_Texto selecionado:_
A crise econômica chegou a um ponto de inflexão que pode ser expressa no fato de que a recessão brutal da economia se transformou quase numa depressão e começou a ter níveis preocupantes de desemprego, uma queda brutal da arrecadação, o aumento do endividamento — não porque se gastou em saúde ou educação —, a falência de alguns estados, que é só o primeiro passo de uma falência mais generalizada e que envolve os estados do RS, RJ, Goiás, Paraná, e o início da quebradeira das grandes empresas — as estatais não quebram porque são estatais, mas precisam de investimentos.
A Petrobras está num nível de insolvência e só se sustenta graças a empréstimos chineses — que não são gratuitos somente por serem chineses, e não americanos ou brasileiros. A Eletrobrás está com grandes dificuldades; a Gol, a maior companhia de aviação, está com dificuldades e renegociando suas dívidas; a Oi, a maior companhia semiestatal de telefonia, está quebrada; a Caixa Econômica Federal está com problemas, e isso tudo nos mostra que estamos chegando à quebradeira. Não sei se tocamos o fundo do poço, nem sei se o poço tem fundo — o caso da Venezuela mostra que a situação pode ser pior, mas é uma inflexão que está preocupando todo mundo e que determina um contexto de urgência para uma mudança.

_Dados registrados:_
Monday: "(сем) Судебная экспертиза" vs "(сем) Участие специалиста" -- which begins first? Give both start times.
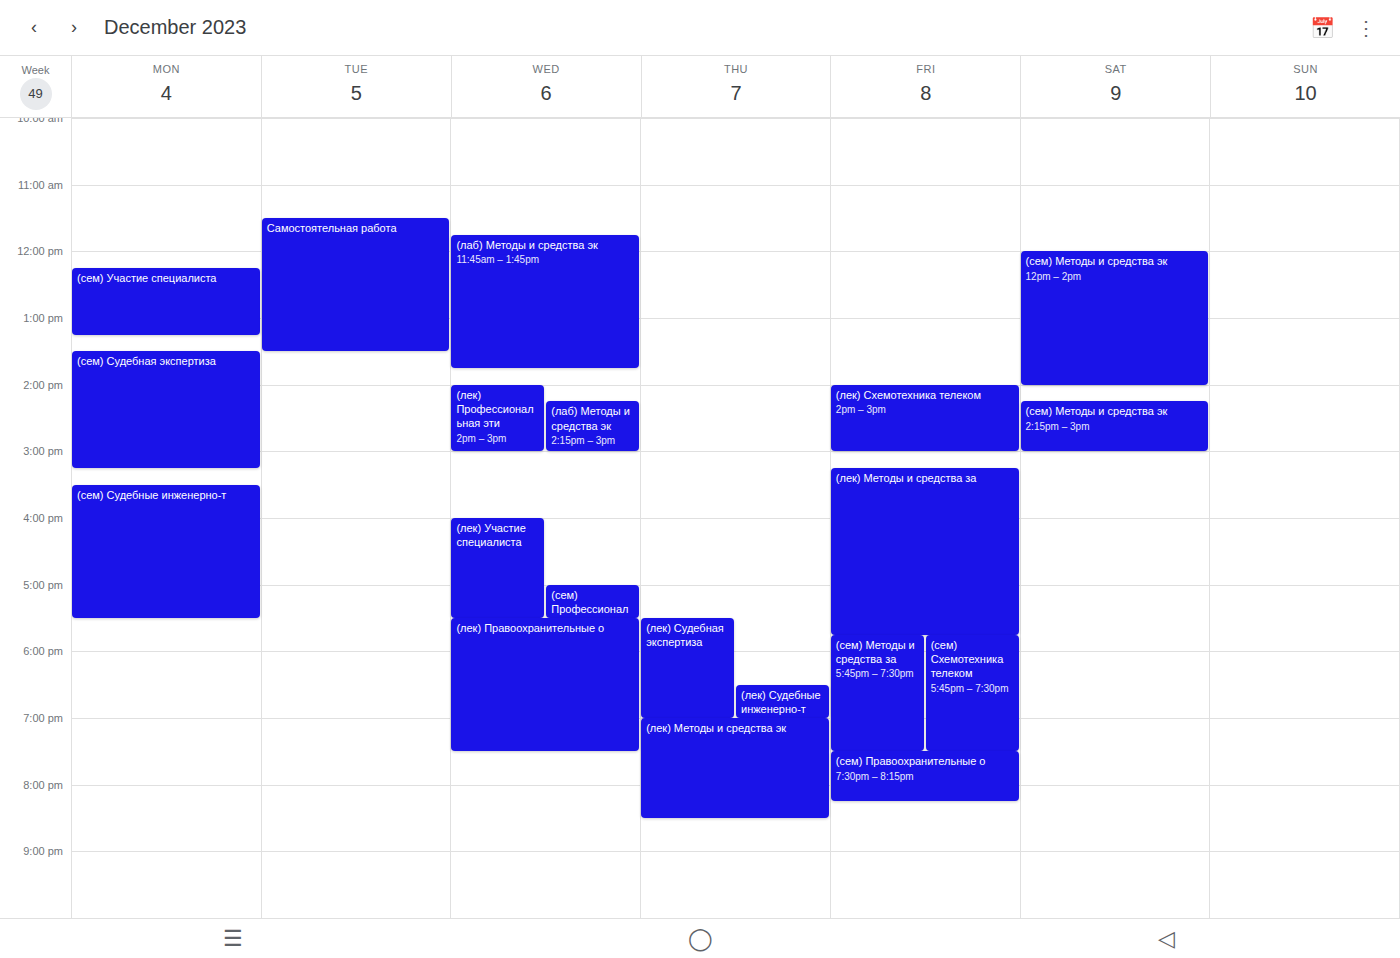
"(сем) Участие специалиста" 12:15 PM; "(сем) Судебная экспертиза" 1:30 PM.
...
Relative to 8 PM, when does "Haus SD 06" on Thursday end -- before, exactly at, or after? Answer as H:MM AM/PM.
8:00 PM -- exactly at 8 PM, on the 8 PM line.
==
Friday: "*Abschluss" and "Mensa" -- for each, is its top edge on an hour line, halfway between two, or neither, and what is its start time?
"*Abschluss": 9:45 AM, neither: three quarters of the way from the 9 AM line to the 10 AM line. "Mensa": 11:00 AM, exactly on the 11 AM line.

_Tarefa curta:_ Redigite na íntegra o texto sobre a crise econômica, sem alterar nenhuma palavra ou sinal. As linhas registradas não têm relação com o texto sobre a crise econômica.

_Resposta completa:_
A crise econômica chegou a um ponto de inflexão que pode ser expressa no fato de que a recessão brutal da economia se transformou quase numa depressão e começou a ter níveis preocupantes de desemprego, uma queda brutal da arrecadação, o aumento do endividamento — não porque se gastou em saúde ou educação —, a falência de alguns estados, que é só o primeiro passo de uma falência mais generalizada e que envolve os estados do RS, RJ, Goiás, Paraná, e o início da quebradeira das grandes empresas — as estatais não quebram porque são estatais, mas precisam de investimentos.
A Petrobras está num nível de insolvência e só se sustenta graças a empréstimos chineses — que não são gratuitos somente por serem chineses, e não americanos ou brasileiros. A Eletrobrás está com grandes dificuldades; a Gol, a maior companhia de aviação, está com dificuldades e renegociando suas dívidas; a Oi, a maior companhia semiestatal de telefonia, está quebrada; a Caixa Econômica Federal está com problemas, e isso tudo nos mostra que estamos chegando à quebradeira. Não sei se tocamos o fundo do poço, nem sei se o poço tem fundo — o caso da Venezuela mostra que a situação pode ser pior, mas é uma inflexão que está preocupando todo mundo e que determina um contexto de urgência para uma mudança.